DOCUMENTO DE ORIGEM:

··········

Fiocruz prevê produção da vacina de Oxford em 20 de janeiro

A Fundação Oswaldo Cruz (Fiocruz) anunciou que a produção da vacina AstraZeneca/Oxford no Brasil deve começar no dia 20 deste mês devido a chegada dos ingredientes farmacêuticos ativos (IFA) importados que chegaram no país. O imunizante já começou a ser aplicado no Reino Unido.

O acordo entre o governo federal, a farmacêutica AstraZeneca e a Universidade de Oxford prevê que 100,4 milhões de doses serão produzidas no primeiro semestre de 2021

A previsão é de que o Complexo Industrial de Bio-Manguinhos, da Fiocruz, que fica na zona norte do Rio de Janeiro, deve entregar o primeiro milhão de doses ao Ministério da Saúde entre 8 e 12 de fevereiro.

A previsão da Fiocruz é que a produção ganhe maior escala nas semanas seguintes. A partir de 22 de fevereiro, Bio-Manguinhos deve entregar 700 mil doses diárias ao Programa Nacional de Imunizações (PNI).

No segundo semestre, a Fiocruz vai nacionalizar a produção do IFA, o que permitirá entregar mais 110 milhões de doses ao PNI.

··········

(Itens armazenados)

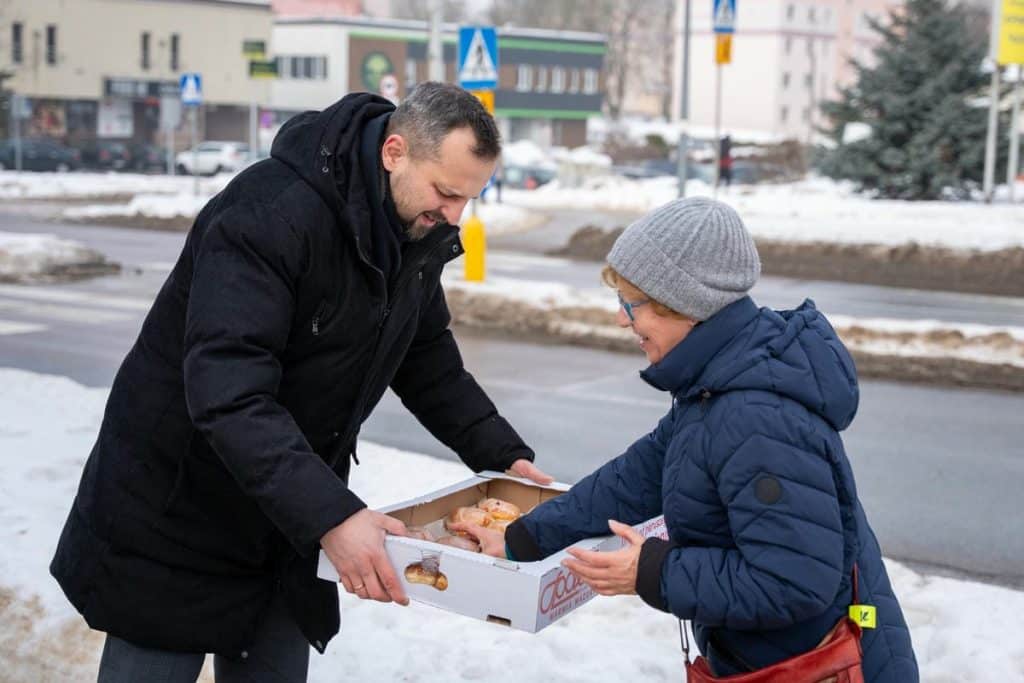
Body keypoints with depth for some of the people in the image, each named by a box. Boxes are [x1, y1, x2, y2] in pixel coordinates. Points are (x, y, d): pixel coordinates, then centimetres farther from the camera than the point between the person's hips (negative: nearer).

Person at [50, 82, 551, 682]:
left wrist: (504, 456, 0)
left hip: (295, 514, 7)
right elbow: (228, 392, -37)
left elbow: (426, 358, 10)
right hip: (177, 515, -6)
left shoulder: (420, 228, -2)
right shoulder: (271, 212, -28)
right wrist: (330, 515, -45)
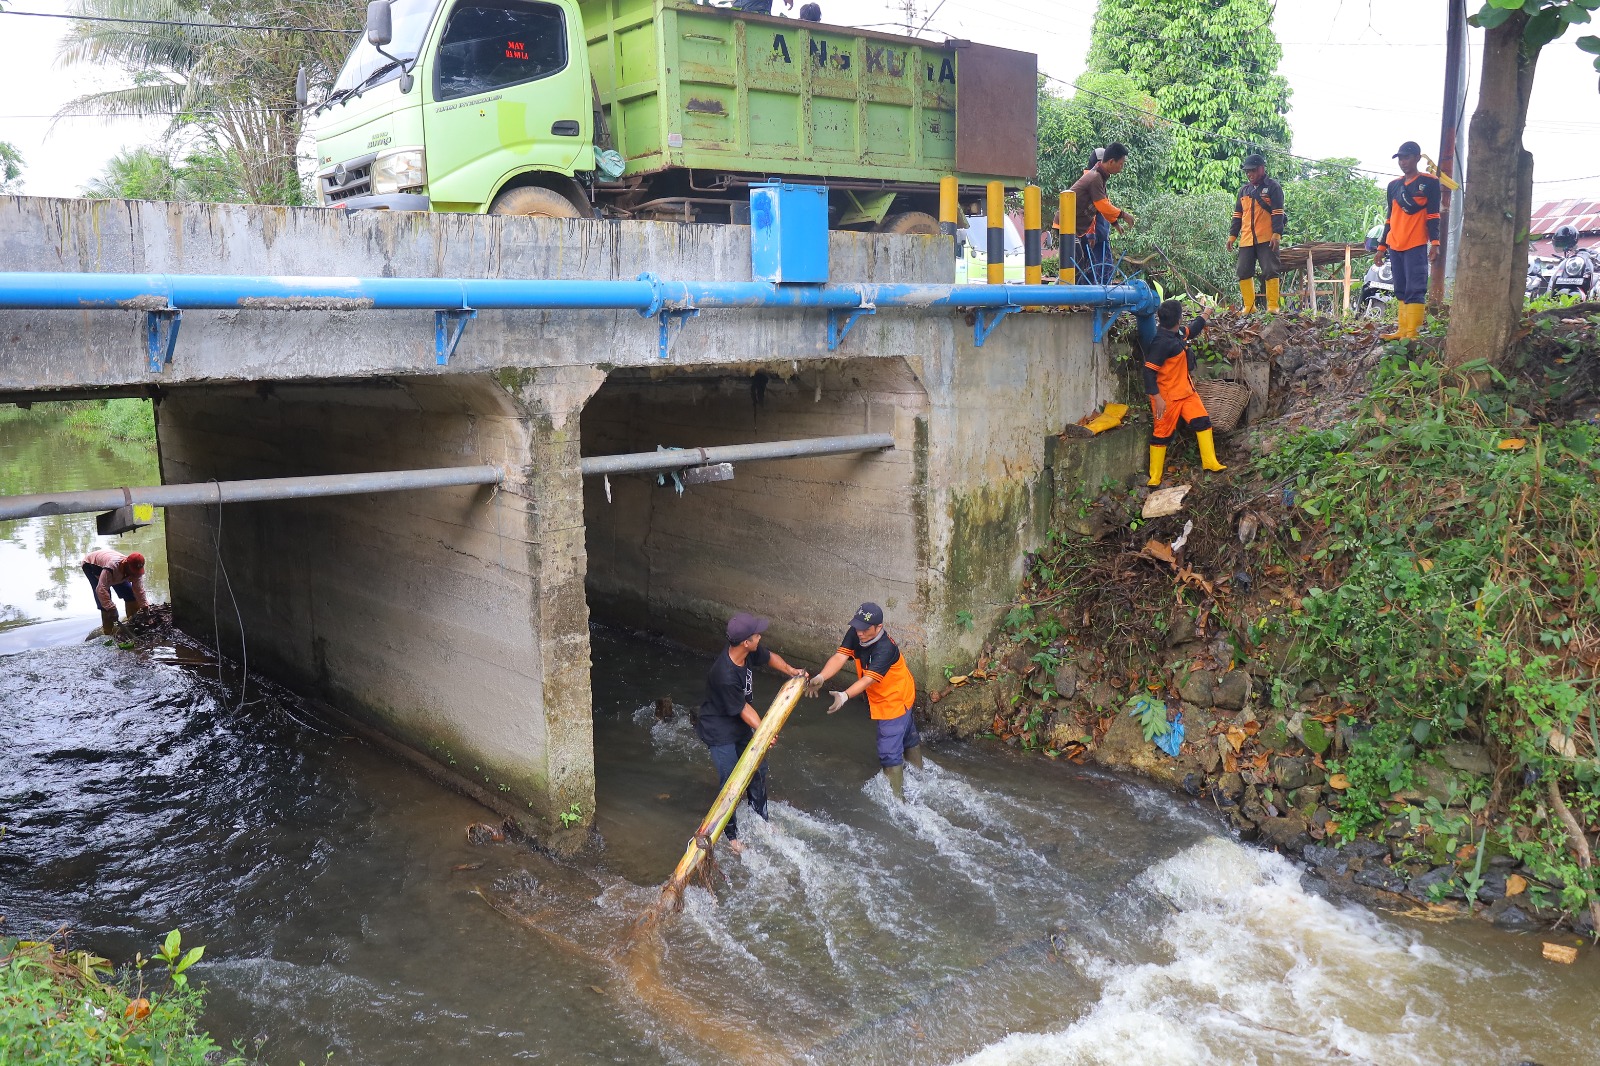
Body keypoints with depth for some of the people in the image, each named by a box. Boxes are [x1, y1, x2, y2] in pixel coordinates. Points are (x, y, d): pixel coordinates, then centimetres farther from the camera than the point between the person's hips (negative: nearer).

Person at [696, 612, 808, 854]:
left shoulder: (750, 652, -15)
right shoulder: (725, 676, -37)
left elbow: (769, 657, 9)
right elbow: (743, 709, -26)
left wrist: (790, 671, 0)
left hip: (740, 725, 9)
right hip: (719, 730, -9)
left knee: (758, 769, 19)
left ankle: (760, 820, 39)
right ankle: (731, 836, 18)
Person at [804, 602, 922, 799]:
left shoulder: (885, 648, -36)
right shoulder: (855, 634, -15)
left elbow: (868, 679, -44)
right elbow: (839, 657, -26)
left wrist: (844, 695, -59)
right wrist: (820, 677, -43)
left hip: (895, 700, -8)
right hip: (879, 698, 8)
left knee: (889, 752, -8)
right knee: (908, 736, 29)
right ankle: (918, 774, 50)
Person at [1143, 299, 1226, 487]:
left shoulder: (1178, 334, 4)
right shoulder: (1161, 342, -25)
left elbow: (1192, 330, 30)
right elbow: (1149, 371, -26)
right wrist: (1157, 397, -28)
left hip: (1185, 391, 9)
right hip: (1167, 397, -9)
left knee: (1202, 421, 6)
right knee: (1162, 433, -1)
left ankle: (1210, 462, 16)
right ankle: (1155, 477, 9)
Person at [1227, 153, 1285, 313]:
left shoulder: (1273, 187, 1)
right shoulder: (1243, 190, 18)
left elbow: (1278, 213, -6)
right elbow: (1237, 215, 21)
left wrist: (1277, 234, -15)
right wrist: (1232, 235, 13)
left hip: (1267, 239, -6)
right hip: (1246, 240, 6)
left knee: (1270, 271, -8)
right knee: (1244, 272, 2)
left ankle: (1273, 306, -6)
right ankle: (1249, 306, 8)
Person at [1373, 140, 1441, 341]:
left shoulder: (1429, 182, 1)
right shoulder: (1393, 185, 16)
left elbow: (1433, 215, -4)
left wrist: (1434, 242, -13)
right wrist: (1381, 247, 18)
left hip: (1416, 246, -6)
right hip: (1395, 247, 6)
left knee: (1415, 290, -10)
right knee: (1401, 291, 7)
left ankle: (1412, 334, -15)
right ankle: (1403, 330, 10)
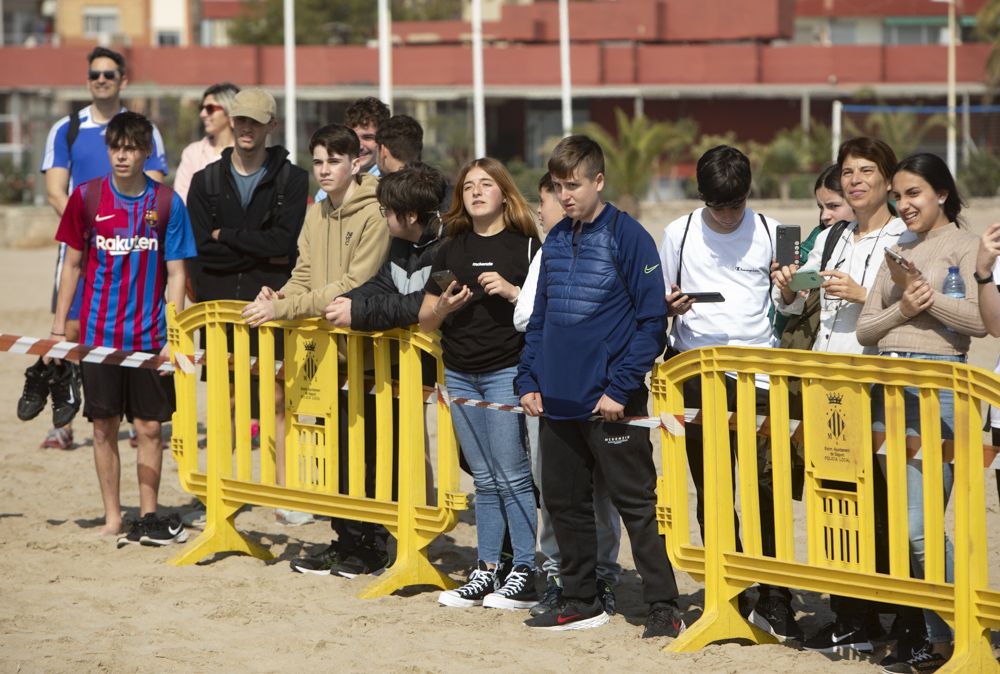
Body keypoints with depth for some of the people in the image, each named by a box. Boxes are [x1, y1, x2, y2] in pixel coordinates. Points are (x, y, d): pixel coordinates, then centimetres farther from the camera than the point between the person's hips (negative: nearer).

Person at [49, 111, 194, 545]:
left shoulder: (167, 203, -1)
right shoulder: (87, 197, 1)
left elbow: (175, 273, 1)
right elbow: (73, 264, 7)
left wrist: (173, 335, -6)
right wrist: (59, 325, 4)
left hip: (150, 337, 0)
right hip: (98, 335, 1)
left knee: (149, 427, 2)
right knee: (104, 426, 4)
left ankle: (148, 516, 12)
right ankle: (112, 518, 12)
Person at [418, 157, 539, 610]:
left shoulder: (525, 245, -2)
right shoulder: (451, 250, 12)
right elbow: (425, 320, 14)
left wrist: (512, 292, -18)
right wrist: (443, 307, -7)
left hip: (507, 371, -5)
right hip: (459, 374, 5)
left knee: (511, 476, -7)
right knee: (484, 479, 9)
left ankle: (526, 575, -3)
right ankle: (485, 573, 12)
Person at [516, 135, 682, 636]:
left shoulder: (628, 237, -8)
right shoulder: (555, 240, 11)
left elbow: (651, 321, -10)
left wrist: (620, 388, -15)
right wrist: (528, 379, 8)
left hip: (610, 403, -7)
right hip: (557, 400, 7)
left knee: (636, 504, -3)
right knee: (564, 501, 12)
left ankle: (663, 608, 0)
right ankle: (579, 602, 23)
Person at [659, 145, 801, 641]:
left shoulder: (770, 233, 7)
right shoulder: (679, 234, 8)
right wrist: (669, 307, -8)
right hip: (698, 376, 1)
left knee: (768, 484, -10)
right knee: (711, 493, 2)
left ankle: (771, 600, -2)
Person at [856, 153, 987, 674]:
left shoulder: (964, 246, 0)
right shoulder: (898, 252, 20)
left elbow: (980, 319, -13)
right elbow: (865, 329, 14)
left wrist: (925, 292, -13)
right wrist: (902, 309, -4)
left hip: (938, 383, -7)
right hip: (889, 387, 7)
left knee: (918, 523, -13)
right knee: (900, 518, 5)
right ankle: (931, 628, 11)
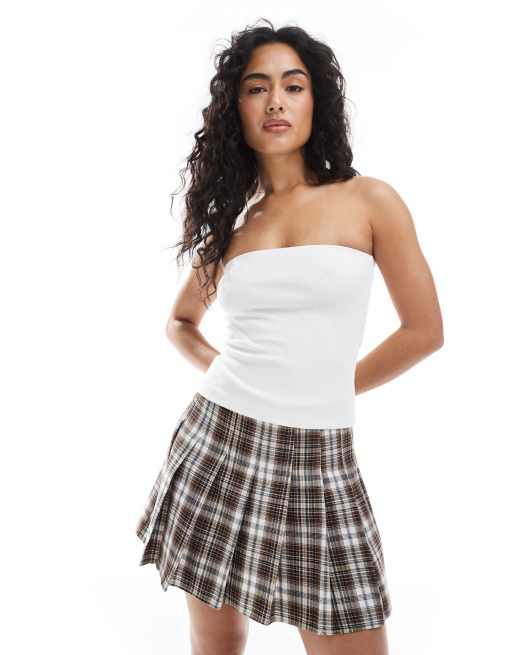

··········

TAREFA PROPOSTA A:
Responda, com base na notícia sobre a vacina de Oxford:
(i) Em que dia de janeiro a Fiocruz prevê iniciar a produção da vacina?
(ii) Quantas doses o acordo prevê produzir no primeiro semestre de 2021?
(iii) Quantas doses diárias Bio-Manguinhos deve entregar ao PNI a partir de 22 de fevereiro?
TAREFA PROPOSTA B: Reproduza o trecho da notícia sobre a vacina de Oxford que vai de "O acordo entre" até "doses ao PNI.", renomeando "Programa Nacional de Imunizações" para "Programa Nacional de Vacinação".
TAREFA PROPOSTA C: Redija a continuação da notícia sobre a produção da vacina de Oxford pela Fiocruz a partir do ponto em que ela termina.
O material não tem qualquer relação com as tarefas propostas.

RESULTADO A:
(i) No dia 20 de janeiro.
(ii) 100,4 milhões de doses.
(iii) 700 mil doses diárias.

RESULTADO B:
O acordo entre o governo federal, a farmacêutica AstraZeneca e a Universidade de Oxford prevê que 100,4 milhões de doses serão produzidas no primeiro semestre de 2021

A previsão é de que o Complexo Industrial de Bio-Manguinhos, da Fiocruz, que fica na zona norte do Rio de Janeiro, deve entregar o primeiro milhão de doses ao Ministério da Saúde entre 8 e 12 de fevereiro.

A previsão da Fiocruz é que a produção ganhe maior escala nas semanas seguintes. A partir de 22 de fevereiro, Bio-Manguinhos deve entregar 700 mil doses diárias ao Programa Nacional de Vacinação (PNI).

No segundo semestre, a Fiocruz vai nacionalizar a produção do IFA, o que permitirá entregar mais 110 milhões de doses ao PNI.

RESULTADO C:
A Fiocruz deve apresentar até amanhã (8) à Agência Nacional de Vigilância Sanitária (Anvisa) o pedido de uso emergencial de 2 milhões de doses da vacina AstraZeneca/Oxford que o governo negocia para importar da Índia. Representantes da Fiocruz têm uma reunião na agência reguladora nesta tarde para tratar da questão.

Cada dose da vacina deve custar 5,25 dólares, o que gera um valor total de cerca de R$ 60 milhões, incluídos os custos com a operação (etiqueta e bula), armazenagem e transporte das vacinas.

Já o registro definitivo da vacina AstraZeneca/Oxford no país continua em avaliação na Anvisa, e a previsão da fundação é que todos os documentos necessários para a aprovação sejam entregues até o dia 15 de janeiro.